#### Document segment ####
ARINA-1 decreases reflectance intensity. Representative attenuation-corrected images of F508del/F508del HBE monolayers treated with (A) PBS or (B) ARINA-1 for 6 hours. Text designates the epithelial cell monolayer (ep), air interface (air), and cross-sectional view of the filter membrane (Filter). The yellow box circumscribes the ASL layer selected for analysis, and the blue arrows denote representative cilia. Scale bars, 20 μm. (C) Reflectivity histogram of the attenuation-corrected image plotted by treatment condition. Leftward shift of the histogram indicates a lower proportion of highly intense pixels, which has been shown to be proportionate to mucus viscosity. (D) Mean intensity of airway mucus plotted by treatment condition. **P < 0.01 and ***P < 0.001.

Figure 5.

ARINA-1 decreases effective viscosity. (A) Representative tracings of beads in the mucus layer of F508del/F508del HBE monolayers treated with PBS or ARINA-1 for 6 hours as assessed by particle-tracking microrheology. (B) Plot of mean squared displacement (MSD) of each bead over time with (C) corresponding viscoelastic curves at frequency sweep ranging from 0.46 to 17.36 Hz. Statistics reported for comparison of ARINA-1 versus PBS. Two-way ANOVA and Sidak’s multiple comparisons test. n = 3–5 monolayers per condition from one donor with CF. Note logarithmic scale x- and y-axes. Mean ± SEM. ****P < 0.001. (D) Relationship between effective viscosity (at 1 Hz) and reflectance intensity. Data for same cells as in Figure 4 with four or five reflectance intensity replicates per well. Semilogarithmic regression relationship (dotted line) with R² = 0.44; P = 0.10; n = 7. Note logarithmic scale x-axis.

Figure 6.

The combination of bicarbonate with glutathione (GSH) recapitulates the effect of ARINA-1 on mucus transport. F508del/F508del HBE monolayers were treated with PBS vehicle control, ARINA-1, bicarbonate, bicarbonate + GSH, or bicarbonate + ascorbate (ASC) for 6 or 24 hours. (A) Change from baseline versus PBS in MCT rate by two-way ANOVA and Tukey’s post hoc test. At 6 hours, top asterisks = ARINA-1; bottom asterisks = bicarbonate + GSH (color-coded). (B) Change in MCT rate from baseline at 6 hours by treatment condition, with each point representing mean change per monolayer. One-way ANOVA and Tukey’s post hoc test. Change from baseline versus PBS in (C) ASL depth and (D) CBF. (E) Linear regression analysis of change in ASL depth versus change in MCT at 6 hours across treatment conditions with (F) comparison of regression slopes (one-way ANOVA = not significant; Bartlett’s test of homoscedasticity, P < 0.0001). (G) Linear regression analysis of change in CBF versus change in MCT at 6 hours with (H) comparison of regression slopes by unpaired two-tailed t test. n = 20–21 monolayers per condition across four different donors with CF. Mean ± SEM. *P < 0.05, **P < 0.01, ***P < 0.001, and ****P < 0.0001.

Figure 7.
#### Records shown ####
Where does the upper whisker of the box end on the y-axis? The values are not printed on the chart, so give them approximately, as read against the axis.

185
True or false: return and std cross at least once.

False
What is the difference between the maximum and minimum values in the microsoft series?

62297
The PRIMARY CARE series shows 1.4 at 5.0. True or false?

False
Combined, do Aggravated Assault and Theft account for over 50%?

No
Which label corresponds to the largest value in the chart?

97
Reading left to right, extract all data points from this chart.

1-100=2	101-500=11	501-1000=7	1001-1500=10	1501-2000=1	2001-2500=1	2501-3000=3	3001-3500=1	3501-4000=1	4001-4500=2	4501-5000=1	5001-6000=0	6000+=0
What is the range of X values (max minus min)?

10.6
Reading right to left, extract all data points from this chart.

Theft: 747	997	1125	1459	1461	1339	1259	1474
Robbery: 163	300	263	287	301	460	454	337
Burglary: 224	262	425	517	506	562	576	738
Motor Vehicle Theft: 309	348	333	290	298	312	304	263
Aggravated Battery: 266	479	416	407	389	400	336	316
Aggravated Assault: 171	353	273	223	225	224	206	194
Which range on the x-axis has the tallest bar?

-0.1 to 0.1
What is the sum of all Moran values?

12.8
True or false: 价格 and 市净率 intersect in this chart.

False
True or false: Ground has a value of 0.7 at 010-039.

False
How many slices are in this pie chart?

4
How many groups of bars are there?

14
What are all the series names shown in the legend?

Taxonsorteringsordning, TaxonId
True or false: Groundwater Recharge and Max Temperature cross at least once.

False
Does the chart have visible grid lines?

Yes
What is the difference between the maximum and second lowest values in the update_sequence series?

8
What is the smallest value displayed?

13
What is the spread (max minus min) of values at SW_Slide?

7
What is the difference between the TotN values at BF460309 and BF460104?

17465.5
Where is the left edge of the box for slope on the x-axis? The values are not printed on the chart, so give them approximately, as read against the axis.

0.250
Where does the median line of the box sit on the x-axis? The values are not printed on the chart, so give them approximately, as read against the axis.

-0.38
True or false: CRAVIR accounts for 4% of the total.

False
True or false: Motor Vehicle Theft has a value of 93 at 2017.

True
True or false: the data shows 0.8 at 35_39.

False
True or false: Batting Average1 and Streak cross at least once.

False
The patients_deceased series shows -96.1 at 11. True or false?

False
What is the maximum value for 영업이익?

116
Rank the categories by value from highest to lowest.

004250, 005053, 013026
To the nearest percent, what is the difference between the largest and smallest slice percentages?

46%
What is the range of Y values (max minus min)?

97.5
####
To do =
- 1) In the ARINA-1 figure legends, over what frequency range were the viscoelastic curves measured?
- 2) From the ARINA-1 figure legends, copy everything from "ARINA-1 decreases reflectance" down to "condition. **P < 0.01 and ***P < 0.001.".
- 3) Recast the paragraph of the ARINA-1 figure legends that opens "ARINA-1 decreases reflectance intensity" as a short bulleted list that keeps its main facts.
The rows were taken from a separate source.

Solutions =
- 1) 0.46 to 17.36 Hz.

- 2)
ARINA-1 decreases reflectance intensity. Representative attenuation-corrected images of F508del/F508del HBE monolayers treated with (A) PBS or (B) ARINA-1 for 6 hours. Text designates the epithelial cell monolayer (ep), air interface (air), and cross-sectional view of the filter membrane (Filter). The yellow box circumscribes the ASL layer selected for analysis, and the blue arrows denote representative cilia. Scale bars, 20 μm. (C) Reflectivity histogram of the attenuation-corrected image plotted by treatment condition. Leftward shift of the histogram indicates a lower proportion of highly intense pixels, which has been shown to be proportionate to mucus viscosity. (D) Mean intensity of airway mucus plotted by treatment condition. **P < 0.01 and ***P < 0.001.

- 3)
- ARINA-1 decreases reflectance intensity.
- Panels A and B: representative attenuation-corrected images of F508del/F508del HBE monolayers treated for 6 hours with PBS (A) or ARINA-1 (B).
- Labels mark the epithelial cell monolayer (ep), the air interface (air) and a cross-sectional view of the filter membrane (Filter).
- A yellow box encloses the ASL layer chosen for analysis. Blue arrows point to representative cilia. Scale bars are 20 μm.
- Panel C: reflectivity histogram of the attenuation-corrected image by treatment condition. A leftward shift means fewer highly intense pixels, which has been shown to be proportionate to mucus viscosity.
- Panel D: mean intensity of airway mucus by treatment condition.
- Significance: **P < 0.01, ***P < 0.001.